Bailey in their article published in the Journal of Organic Chemistry in 1983.
This route involves the reaction of 2-tert-butyl-4-chloro-5-methyl-2,3-dihydro-1H-pyrazole with 2,3-dichloro-5,6-dicyano-1,4-benzoquinone in the presence of a base catalyst, such as sodium hydroxide.
A third synthetic route for TBP-DCH was described by T.
F.
Tietz and R.
D.
Adams in their article published in the Journal of Organic Chemistry in 1986.
This route involves the reaction of 2-tert-butyl-4-chloro-5-methyl-2,3-dihydro-1H-pyrazole with 2,3-dichloro-5,6-dicyano-1,4-benzoquinone in the presence of an iron catalyst, such as iron powder.
All three of these synthetic routes have been shown to be effective in producing TBP-DCH with high yields and purity.
However, the specific conditions and reagents used may vary depending on the desired product and the equipment available in the laboratory.
It is important to note that the synthesis of TBP-DCH requires the use of hazardous reagents and should be carried out in a well-ventilated area with appropriate safety measures in place.
In addition to the methods described above, there are several other synthetic routes to TBP-DCH that have been reported in the literature.
These include the use of different solvents, the use of different Lewis acids or base catalysts, and the use of different reaction conditions.
Some of these variations may offer advantages in terms of efficiency, cost, or safety, depending on the specific application and the equipment available.
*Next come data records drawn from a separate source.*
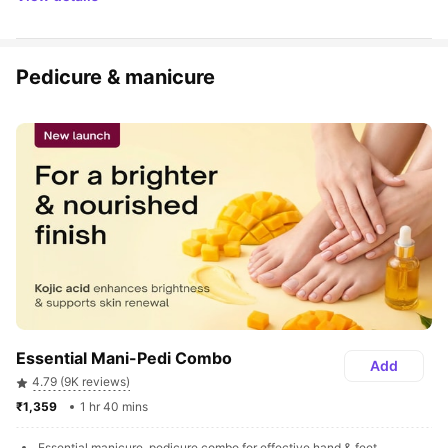
Pedicure & manicure
Essential Mani-Pedi Combo
Add
4.79 (9K reviews)
₹1,359 
1 hr 40 mins
Essential manicure, pedicure combo for effective hand & feet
Overall, the synthesis of TBP-DCH is a complex process that requires careful attention to detail and the use of specialized equipment and reagents.
However, its importance as a synthetic intermediate in the pharmaceutical and agrochemical industries make it a valuable compound with a wide range of potential applications.
As research continues in these fields, it is likely that new and improved methods for the synthesis of TBP-DCH will be developed, leading to new and innovative products with important therapeutic and agricultural properties.